A song of nodes and edges – Network analysis in Game of Thrones
To demonstrate the concept of network analysis, I built an interactive, force-directed graph of character relationships for each of George R.R Martin’s Game of Thrones novels using D3.js and Tableau. The Network of Thrones article by Andrew Beveridge and Jie Shan inspired the work. The source data gathered from the novels can be found on Andrew Beveridge’s GitHub.
The characters that feature in the novel are listed as the ‘nodes’ in the network. A connection or ‘edge’ is counted when two character’s names appear within 15 words of each other.
The source data doesn’t tell us much about the importance of particular characters, or whether they’re in a community. Visualising the data shows these features of the social network. Interestingly, clustered networks appear to align closely with the geographic locations of the characters.
On the right side of the network for Book 1, we can see the cluster of Daenerys and her Dothraki.
Simply by looking at the connections between all of the characters, the separated geography of Westeros and Essos is revealed.
Links between characters in the network can tell us who the most important characters are. The Google PageRank algorithm was originally designed to measure the importance of website pages, in order to provide the ‘most important’ and most relevant search results to Google search users. According to Google:
PageRank works by counting the number and quality of links to a page to determine a rough estimate of how important the website is. The underlying assumption is that more important websites are likely to receive more links from other websites.
Characters and their relationships are essentially the same as web pages and the hyperlinks that link them together. The Gephi package was used to run the PageRank algorithm over the data and assign a weighting to each character. The weighting has been visualised by resizing each node. In the first novel, Ned Stark features heavily in the narrative, as he features in multiple plot lines.

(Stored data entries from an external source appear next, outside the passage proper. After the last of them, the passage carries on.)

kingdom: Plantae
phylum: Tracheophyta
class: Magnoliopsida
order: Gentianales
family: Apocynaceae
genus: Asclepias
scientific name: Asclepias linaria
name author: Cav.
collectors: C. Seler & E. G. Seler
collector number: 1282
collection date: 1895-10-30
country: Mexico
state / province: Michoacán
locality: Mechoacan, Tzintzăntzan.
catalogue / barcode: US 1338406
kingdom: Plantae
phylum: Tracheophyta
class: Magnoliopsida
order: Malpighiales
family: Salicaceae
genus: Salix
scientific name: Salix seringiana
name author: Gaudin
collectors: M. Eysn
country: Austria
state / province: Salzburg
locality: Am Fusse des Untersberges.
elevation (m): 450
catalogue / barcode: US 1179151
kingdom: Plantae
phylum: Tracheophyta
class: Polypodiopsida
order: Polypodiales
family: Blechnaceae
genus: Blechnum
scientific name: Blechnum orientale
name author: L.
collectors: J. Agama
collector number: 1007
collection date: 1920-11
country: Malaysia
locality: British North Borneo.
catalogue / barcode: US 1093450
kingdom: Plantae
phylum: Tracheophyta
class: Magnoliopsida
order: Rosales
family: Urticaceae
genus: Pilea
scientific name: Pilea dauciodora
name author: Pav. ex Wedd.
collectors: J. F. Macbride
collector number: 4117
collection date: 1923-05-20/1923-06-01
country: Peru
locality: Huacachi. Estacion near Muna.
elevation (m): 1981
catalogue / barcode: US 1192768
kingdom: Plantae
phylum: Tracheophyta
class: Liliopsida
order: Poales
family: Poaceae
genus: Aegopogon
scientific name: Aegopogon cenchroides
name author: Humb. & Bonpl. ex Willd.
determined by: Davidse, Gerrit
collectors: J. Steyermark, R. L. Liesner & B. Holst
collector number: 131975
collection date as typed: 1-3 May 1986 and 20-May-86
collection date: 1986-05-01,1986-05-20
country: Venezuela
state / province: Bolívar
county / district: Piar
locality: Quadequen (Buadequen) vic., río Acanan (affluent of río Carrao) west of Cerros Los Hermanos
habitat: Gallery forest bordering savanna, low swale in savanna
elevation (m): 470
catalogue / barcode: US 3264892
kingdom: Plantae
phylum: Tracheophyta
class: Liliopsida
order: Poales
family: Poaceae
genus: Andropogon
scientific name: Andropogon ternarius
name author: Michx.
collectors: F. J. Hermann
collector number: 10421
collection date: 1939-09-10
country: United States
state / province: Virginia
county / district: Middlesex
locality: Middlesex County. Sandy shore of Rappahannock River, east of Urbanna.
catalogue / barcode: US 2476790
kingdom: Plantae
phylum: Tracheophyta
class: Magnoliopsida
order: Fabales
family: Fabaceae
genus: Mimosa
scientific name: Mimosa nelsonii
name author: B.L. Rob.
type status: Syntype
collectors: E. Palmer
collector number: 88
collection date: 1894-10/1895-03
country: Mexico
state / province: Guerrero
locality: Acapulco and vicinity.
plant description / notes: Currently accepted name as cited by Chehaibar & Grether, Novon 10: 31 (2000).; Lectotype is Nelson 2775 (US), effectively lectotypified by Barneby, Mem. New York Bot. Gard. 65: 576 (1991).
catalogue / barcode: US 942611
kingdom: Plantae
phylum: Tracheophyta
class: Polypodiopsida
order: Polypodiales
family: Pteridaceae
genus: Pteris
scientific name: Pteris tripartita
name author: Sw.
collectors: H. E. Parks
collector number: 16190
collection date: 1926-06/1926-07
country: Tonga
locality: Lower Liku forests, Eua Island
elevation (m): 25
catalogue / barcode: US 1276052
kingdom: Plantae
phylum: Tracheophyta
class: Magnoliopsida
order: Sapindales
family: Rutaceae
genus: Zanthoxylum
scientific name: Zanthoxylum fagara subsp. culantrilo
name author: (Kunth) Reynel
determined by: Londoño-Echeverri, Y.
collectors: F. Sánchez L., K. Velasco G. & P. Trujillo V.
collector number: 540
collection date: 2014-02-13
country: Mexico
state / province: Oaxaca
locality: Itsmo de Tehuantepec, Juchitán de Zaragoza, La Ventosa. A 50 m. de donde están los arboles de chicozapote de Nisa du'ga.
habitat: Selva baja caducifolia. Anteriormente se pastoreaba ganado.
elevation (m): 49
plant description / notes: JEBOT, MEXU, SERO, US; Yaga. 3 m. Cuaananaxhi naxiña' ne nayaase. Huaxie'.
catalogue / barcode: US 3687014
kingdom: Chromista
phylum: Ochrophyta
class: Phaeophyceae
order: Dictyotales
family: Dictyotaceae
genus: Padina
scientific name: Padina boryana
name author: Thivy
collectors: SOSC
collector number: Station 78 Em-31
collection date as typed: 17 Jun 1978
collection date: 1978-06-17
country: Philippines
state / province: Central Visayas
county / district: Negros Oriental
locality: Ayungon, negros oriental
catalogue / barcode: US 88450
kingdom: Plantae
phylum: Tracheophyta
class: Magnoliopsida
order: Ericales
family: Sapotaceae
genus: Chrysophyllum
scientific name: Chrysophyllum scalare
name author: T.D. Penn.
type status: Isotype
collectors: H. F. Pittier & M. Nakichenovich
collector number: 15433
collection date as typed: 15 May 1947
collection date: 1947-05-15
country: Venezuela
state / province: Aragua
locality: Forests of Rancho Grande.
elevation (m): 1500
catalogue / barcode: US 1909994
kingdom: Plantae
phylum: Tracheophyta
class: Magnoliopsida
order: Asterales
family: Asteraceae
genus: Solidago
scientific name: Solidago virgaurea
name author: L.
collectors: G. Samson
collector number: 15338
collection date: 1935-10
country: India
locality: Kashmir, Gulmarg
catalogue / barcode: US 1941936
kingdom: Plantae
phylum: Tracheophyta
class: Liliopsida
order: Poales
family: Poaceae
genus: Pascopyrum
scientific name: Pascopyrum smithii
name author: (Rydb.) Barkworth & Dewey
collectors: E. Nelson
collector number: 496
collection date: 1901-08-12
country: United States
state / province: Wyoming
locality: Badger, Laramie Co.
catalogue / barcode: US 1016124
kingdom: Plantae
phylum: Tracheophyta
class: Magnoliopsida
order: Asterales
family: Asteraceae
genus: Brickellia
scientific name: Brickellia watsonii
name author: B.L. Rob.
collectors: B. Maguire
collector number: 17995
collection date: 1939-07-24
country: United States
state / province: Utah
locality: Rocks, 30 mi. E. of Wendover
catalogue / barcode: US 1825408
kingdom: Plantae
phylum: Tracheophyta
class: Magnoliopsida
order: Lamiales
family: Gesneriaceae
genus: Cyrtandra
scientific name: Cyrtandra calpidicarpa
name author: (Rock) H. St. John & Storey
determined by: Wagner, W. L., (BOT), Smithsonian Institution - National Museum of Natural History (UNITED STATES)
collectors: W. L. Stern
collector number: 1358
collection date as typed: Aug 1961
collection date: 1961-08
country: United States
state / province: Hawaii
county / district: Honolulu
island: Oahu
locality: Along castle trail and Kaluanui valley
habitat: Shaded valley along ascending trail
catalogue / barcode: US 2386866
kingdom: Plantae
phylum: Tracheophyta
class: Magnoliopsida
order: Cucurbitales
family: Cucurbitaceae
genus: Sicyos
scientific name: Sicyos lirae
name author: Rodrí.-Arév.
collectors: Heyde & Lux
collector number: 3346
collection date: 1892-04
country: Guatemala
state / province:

Network analysis can be an extremely useful tool for organisations hoping to better understand how information flows through certain people. Diesner, Frantz and Carley explored the open source Enron email data in their paper Communication Networks from the Enron Email Corpus: “It’s Always About the People. Enron is no Different.” They explored the dynamics and structure of the organisational network, as well as the characteristics and patterns of communicative behaviour of the employees from different organisational levels. The Enron email corpus provided a rich, real world record of communication in a company facing major turmoil. From the paper:
We found that during the crisis period, communication among employees became more diverse with respect to established contacts and formal roles. Also during the crisis period, previously disconnected employees began to engage in mutual communication, so that interpersonal communication was intensified and spread through the network, bypassing formal chains of communication.
New Australian metadata retention laws came into effect in April 2017. When first introducing the legislation, Tony Abbot used the metaphor that “metadata is the material on the front of the envelope, and the contents of the letter will remain private”. To the layperson, this description of metadata sounds relatively innocuous. While individual points of metadata may not be revealing, the aggregation and use of sophisticated clustering algorithms can expose critical insights into flows of information and key actors in a network. Organisations can use the data that they own to answer questions such as:
- Who are our ‘key players’ and ‘information gatekeepers’ in each department?
- Which departments are not communicating well with each other?
- Which networks would suffer the most if a particular ‘key employee’ were to resign? Similarly, which would experience little impact if an extraneous employee was made redundant?
All of the questions above can be explored without reading the content of a single email. Communication metadata between employees can be aggregated to give insight into both the individuals in the network and the network as a whole.